«Les frontières peuvent renvoyer à la question classique des délimitations entre États et territoires, mais aussi à d’autres logiques liées aux populations qui habitent ces territoires», constate Issiaka Mandé. Le professeur du Département de science politique est coresponsable, avec Anne Calvès, de l’Université de Montréal, et Richard Marcoux, de l’Université Laval, du colloque «Les nouvelles frontières de l’Afrique/des Afriques» (11 mai).
«Avec les phénomènes de migration, on voit de plus en plus de familles en Afrique disséminées à travers deux ou trois pays, note le professeur. Et il y a un va-et-vient constant entre ces pays, entre la Guinée, le Mali et le Burkina Faso, par exemple, et la Côte d’Ivoire et le Sénégal, des pays d’immigration traditionnels. Pour ces familles transnationales, la question de l’appartenance nationale se pose, au-delà même des logiques ethniques.»
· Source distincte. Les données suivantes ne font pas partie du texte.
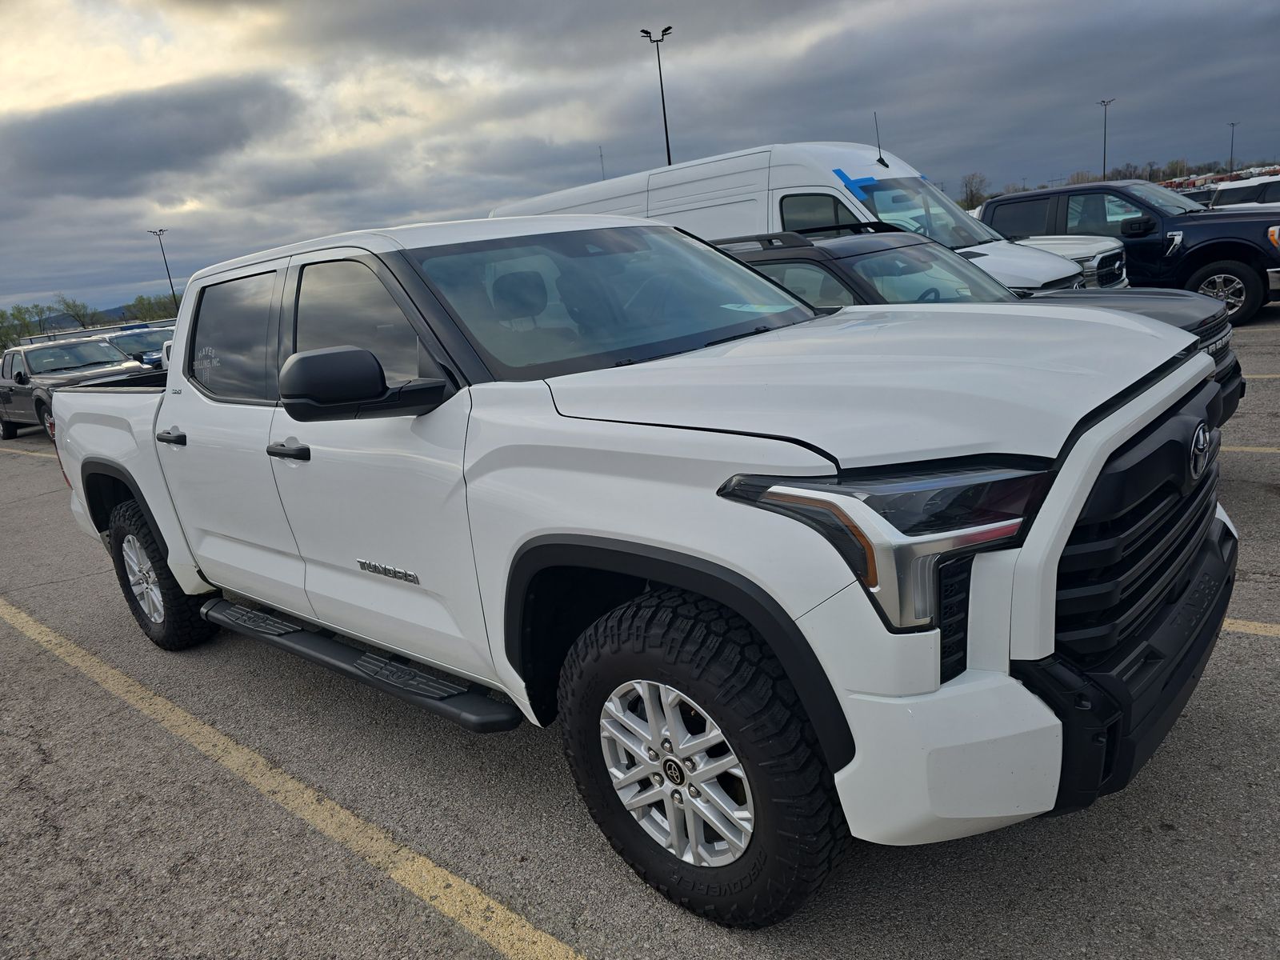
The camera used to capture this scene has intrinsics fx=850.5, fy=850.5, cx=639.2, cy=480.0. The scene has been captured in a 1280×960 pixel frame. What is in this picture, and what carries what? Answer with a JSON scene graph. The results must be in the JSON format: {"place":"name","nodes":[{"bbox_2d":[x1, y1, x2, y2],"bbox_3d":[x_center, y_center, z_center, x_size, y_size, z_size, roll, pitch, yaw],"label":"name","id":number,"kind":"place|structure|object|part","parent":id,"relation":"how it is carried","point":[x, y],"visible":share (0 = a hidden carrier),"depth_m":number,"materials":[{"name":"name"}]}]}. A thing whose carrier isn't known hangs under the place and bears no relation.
{"place":"outdoors","nodes":[
{"label":"outdoors","id":0,"kind":"place"},
{"bbox_2d":[16,299,160,327],"label":"hill","id":1,"kind":"structure","parent":0,"point":[115,310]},
{"bbox_2d":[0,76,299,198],"label":"cloud","id":2,"kind":"structure","parent":0,"point":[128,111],"materials":[{"name":"grey"}]},
{"bbox_2d":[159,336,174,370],"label":"side mirror","id":3,"kind":"object","parent":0,"point":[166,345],"visible":0.07,"depth_m":16.45,"materials":[{"name":"white"}]},
{"bbox_2d":[0,0,1279,316],"label":"sky","id":4,"kind":"structure","parent":0,"point":[340,6],"materials":[{"name":"grey"}]},
{"bbox_2d":[0,306,1279,959],"label":"parking lot","id":5,"kind":"structure","parent":0,"point":[1162,846],"materials":[{"name":"grey asphalt"}]},
{"bbox_2d":[0,444,58,458],"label":"parking line","id":6,"kind":"object","parent":5,"relation":"on","point":[54,455],"visible":0.61,"depth_m":12.01,"materials":[{"name":"yellow paint"}]},
{"bbox_2d":[0,330,158,438],"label":"gray pickup truck","id":7,"kind":"object","parent":5,"relation":"on","point":[99,356],"visible":0.58,"depth_m":14.44,"materials":[{"name":"grey metal"}]},
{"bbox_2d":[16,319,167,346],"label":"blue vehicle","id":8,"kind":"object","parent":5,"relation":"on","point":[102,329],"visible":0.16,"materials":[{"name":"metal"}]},
{"bbox_2d":[104,324,172,368],"bbox_3d":[-12.924,-3.064,22.150,5.571,1.791,1.849,7,20,41],"label":"blue car","id":9,"kind":"object","parent":5,"relation":"on","point":[136,340],"visible":0.29,"depth_m":21.33,"materials":[{"name":"blue metal"}]},
{"bbox_2d":[0,593,590,959],"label":"parking line","id":10,"kind":"object","parent":5,"relation":"on","point":[475,891],"visible":0.98,"depth_m":2.77,"materials":[{"name":"yellow paint"}]},
{"bbox_2d":[37,204,1239,930],"bbox_3d":[-0.565,-0.130,3.504,4.817,1.704,2.040,7,20,41],"label":"white pickup truck","id":11,"kind":"object","parent":5,"relation":"on","point":[1058,547],"visible":0.95,"depth_m":2.10,"materials":[{"name":"metal"}]},
{"label":"wheel","id":12,"kind":"part","parent":11,"relation":"part of","materials":[{"name":"silver metal"}]},
{"label":"wheel","id":13,"kind":"part","parent":11,"relation":"part of","materials":[{"name":"black rubber"}]},
{"label":"door handle","id":14,"kind":"part","parent":11,"relation":"part of","materials":[{"name":"black plastic"}]},
{"label":"door","id":15,"kind":"part","parent":11,"relation":"part of","materials":[{"name":"white metal"}]},
{"label":"door window","id":16,"kind":"part","parent":11,"relation":"part of","materials":[{"name":"black glass"}]},
{"label":"front door handle","id":17,"kind":"part","parent":11,"relation":"part of","materials":[{"name":"black plastic"}]},
{"label":"front door window","id":18,"kind":"part","parent":11,"relation":"part of","materials":[{"name":"black glass"}]},
{"label":"mirror","id":19,"kind":"part","parent":11,"relation":"part of","materials":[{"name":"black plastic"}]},
{"label":"windshield","id":20,"kind":"part","parent":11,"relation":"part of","materials":[{"name":"clear glass"}]},
{"label":"alloy wheel","id":21,"kind":"part","parent":11,"relation":"part of","materials":[{"name":"silver metal"}]},
{"label":"tire","id":22,"kind":"part","parent":11,"relation":"part of","materials":[{"name":"black rubber"}]},
{"bbox_2d":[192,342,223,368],"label":"window decal","id":23,"kind":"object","parent":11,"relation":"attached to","point":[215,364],"visible":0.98,"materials":[{"name":"white plastic"}]},
{"bbox_2d":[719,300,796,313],"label":"paper","id":24,"kind":"object","parent":11,"relation":"attached to","point":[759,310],"visible":0.82,"depth_m":3.04,"materials":[{"name":"white paper"}]},
{"label":"headlight assembly","id":25,"kind":"part","parent":11,"relation":"part of","materials":[{"name":"black plastic"}]},
{"label":"hood","id":26,"kind":"part","parent":11,"relation":"part of","materials":[{"name":"metal"}]},
{"label":"bumper","id":27,"kind":"part","parent":11,"relation":"part of","materials":[{"name":"white plastic"}]},
{"label":"bumper","id":28,"kind":"part","parent":11,"relation":"part of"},
{"label":"grille","id":29,"kind":"part","parent":11,"relation":"part of","materials":[{"name":"black plastic"}]},
{"bbox_2d":[489,140,1098,299],"bbox_3d":[1.254,-2.484,10.152,6.898,2.490,2.217,7,20,41],"label":"white van","id":30,"kind":"object","parent":5,"relation":"on","point":[881,168],"visible":0.31,"depth_m":8.42,"materials":[{"name":"white metal"}]},
{"bbox_2d":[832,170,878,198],"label":"blue tape","id":31,"kind":"object","parent":30,"relation":"attached to","point":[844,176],"visible":0.94,"depth_m":8.51,"materials":[{"name":"blue"}]},
{"bbox_2d":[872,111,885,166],"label":"antenna","id":32,"kind":"object","parent":30,"relation":"attached to","point":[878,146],"visible":0.9,"depth_m":10.26,"materials":[{"name":"black metal"}]},
{"bbox_2d":[714,224,1244,431],"bbox_3d":[1.436,-0.919,5.829,4.570,1.444,1.817,7,20,41],"label":"black suv","id":33,"kind":"object","parent":5,"relation":"on","point":[820,248],"visible":0.19,"depth_m":5.13,"materials":[{"name":"metal"}]},
{"bbox_2d":[1001,233,1131,287],"bbox_3d":[3.857,-2.795,11.270,4.810,1.633,1.807,7,20,41],"label":"white pickup truck","id":34,"kind":"object","parent":5,"relation":"on","point":[1069,248],"visible":0.16,"depth_m":9.88,"materials":[{"name":"metal"}]},
{"bbox_2d":[978,177,1279,325],"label":"black pickup truck","id":35,"kind":"object","parent":5,"relation":"on","point":[998,206],"visible":0.56,"depth_m":10.76,"materials":[{"name":"black metal"}]},
{"label":"truck wheel","id":36,"kind":"part","parent":35,"relation":"part of","materials":[{"name":"black rubber"}]},
{"bbox_2d":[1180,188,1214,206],"label":"parked car","id":37,"kind":"object","parent":5,"relation":"on","point":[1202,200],"visible":0.17,"depth_m":27.15,"materials":[{"name":"metal"}]},
{"bbox_2d":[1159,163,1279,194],"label":"parked vehicles","id":38,"kind":"object","parent":5,"relation":"on","point":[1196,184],"visible":0.22,"depth_m":40.17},
{"bbox_2d":[1210,175,1279,209],"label":"white vehicle","id":39,"kind":"object","parent":5,"relation":"on","point":[1234,192],"visible":0.4,"depth_m":23.20,"materials":[{"name":"white metal"}]},
{"bbox_2d":[1220,617,1279,636],"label":"parking line","id":40,"kind":"object","parent":5,"relation":"on","point":[1257,625],"visible":0.54,"depth_m":3.18,"materials":[{"name":"yellow paint"}]},
{"bbox_2d":[1221,444,1279,453],"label":"parking line","id":41,"kind":"object","parent":5,"relation":"on","point":[1262,450],"visible":0.41,"depth_m":5.20,"materials":[{"name":"yellow paint"}]},
{"bbox_2d":[1240,372,1279,378],"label":"parking line","id":42,"kind":"object","parent":5,"relation":"on","point":[1273,374],"visible":0.7,"depth_m":7.01,"materials":[{"name":"yellow paint"}]},
{"label":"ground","id":43,"kind":"structure","parent":0},
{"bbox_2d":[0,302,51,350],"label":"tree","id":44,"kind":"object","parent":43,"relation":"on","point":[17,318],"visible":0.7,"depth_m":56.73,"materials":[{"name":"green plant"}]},
{"bbox_2d":[53,296,97,330],"bbox_3d":[-42.605,-11.171,64.269,3.698,5.321,4.100,-16,18,-31],"label":"tree","id":45,"kind":"object","parent":43,"relation":"on","point":[70,305],"visible":0.62,"depth_m":63.55,"materials":[{"name":"green plant"}]},
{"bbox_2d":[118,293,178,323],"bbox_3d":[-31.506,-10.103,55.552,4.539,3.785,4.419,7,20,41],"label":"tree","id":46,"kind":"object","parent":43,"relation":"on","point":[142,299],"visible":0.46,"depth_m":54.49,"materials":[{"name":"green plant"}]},
{"bbox_2d":[146,228,175,312],"bbox_3d":[-32.116,-12.837,58.115,0.933,8.327,0.794,7,20,41],"label":"light pole","id":47,"kind":"object","parent":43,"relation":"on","point":[173,294],"visible":0.68,"depth_m":57.72,"materials":[{"name":"metal"}]},
{"bbox_2d":[597,145,606,179],"bbox_3d":[-2.145,-17.674,55.723,0.435,7.586,0.336,7,20,41],"label":"pole","id":48,"kind":"object","parent":43,"relation":"on","point":[600,149],"visible":0.31,"depth_m":54.93,"materials":[{"name":"metal"}]},
{"bbox_2d":[640,25,673,164],"bbox_3d":[1.296,-13.919,39.154,1.145,12.281,0.888,7,20,41],"label":"light pole","id":49,"kind":"object","parent":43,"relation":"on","point":[669,160],"visible":0.52,"depth_m":38.23,"materials":[{"name":"black metal"}]},
{"bbox_2d":[958,172,990,209],"label":"tree","id":50,"kind":"object","parent":43,"relation":"on","point":[971,192],"visible":0.72,"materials":[{"name":"plant"}]},
{"bbox_2d":[1096,96,1115,180],"bbox_3d":[35.258,-23.575,64.645,0.990,10.023,0.791,7,20,41],"label":"light pole","id":51,"kind":"object","parent":43,"relation":"on","point":[1103,165],"visible":0.61,"depth_m":64.23,"materials":[{"name":"grey metal"}]},
{"bbox_2d":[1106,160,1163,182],"label":"tree","id":52,"kind":"object","parent":43,"relation":"on","point":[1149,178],"visible":0.51,"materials":[{"name":"plant"}]},
{"bbox_2d":[1059,159,1240,186],"label":"tree line","id":53,"kind":"object","parent":43,"relation":"on","point":[1149,178],"visible":0.37,"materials":[{"name":"plant"}]},
{"bbox_2d":[1227,121,1239,171],"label":"light pole","id":54,"kind":"object","parent":43,"relation":"on","point":[1230,160],"visible":0.61,"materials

Des communautés se forment à cheval sur plusieurs frontières. «La frontière géographique n’est plus pertinente en tant que telle. C’est la logique des communautés qui commence à prendre le pas», explique Issiaka Mandé.
Les présentations proposées lors du colloque exploreront ces réalités. Ainsi, il sera question de l’enjeu du numérique, associé aux phénomènes de migration. «Les réseaux sociaux prennent une place de plus en plus importante dans les liens entre les membres de ces communautés transfrontalières.»
Dans un contexte où les liens qui se tissent chevauchent les frontières, ces communautés n’ont pas la même compréhension de l’espace territorial que les autorités qui, elles, veulent contrôler le territoire étatique. «Cela peut entraîner des frictions, surtout qu’à l’intérieur, il y a aussi des redéfinitions identitaires puisqu’on retrouve plusieurs communautés qui ont été agglomérées lors de la formation des États», observe le professeur.
L’enjeu sécuritaire fera aussi partie des discussions. «En Afrique, on a de jeunes États confrontés à des logiques de remise en cause par certaines communautés, par certains groupes religieux – ou dits religieux, des États confrontés à des conflits identitaires qui sont exacerbés à l’intérieur de leurs territoires et qui finissent par déborder dans les autres territoires. C’est un peu le cataclysme sahélien.»
Comment juguler cette crise? Cette question soulève celle de la coopération transfrontalière, de la redéfinition des politiques communautaires et sécuritaires non seulement à l’échelle nationale, mais à l’échelle continentale. Les frontières des pays africains sont-elles en train de se redessiner? «Tous ces enjeux frontaliers amènent à poser la question de la viabilité de ces États, conclut Issiaka Mandé. Aborder la question des frontières, c’est comme ouvrir une boîte de Pandore.»
Le professeur souligne la participation au colloque des doctorants uqamiens Ahmadou Ibrahima («(Dé)frontiérisation en Afrique: enjeux et significations de nouvelles frontières géopolitiques»), Brahima Bilali («Comprendre les déterminants des investissements chinois dans les États africains en situation de fragilité») et Mohamed Younouss («Sécurité régionale et coopération transfrontalière: défis et opportunités de la lutte contre Boko Haram dans le bassin du lac Tchad).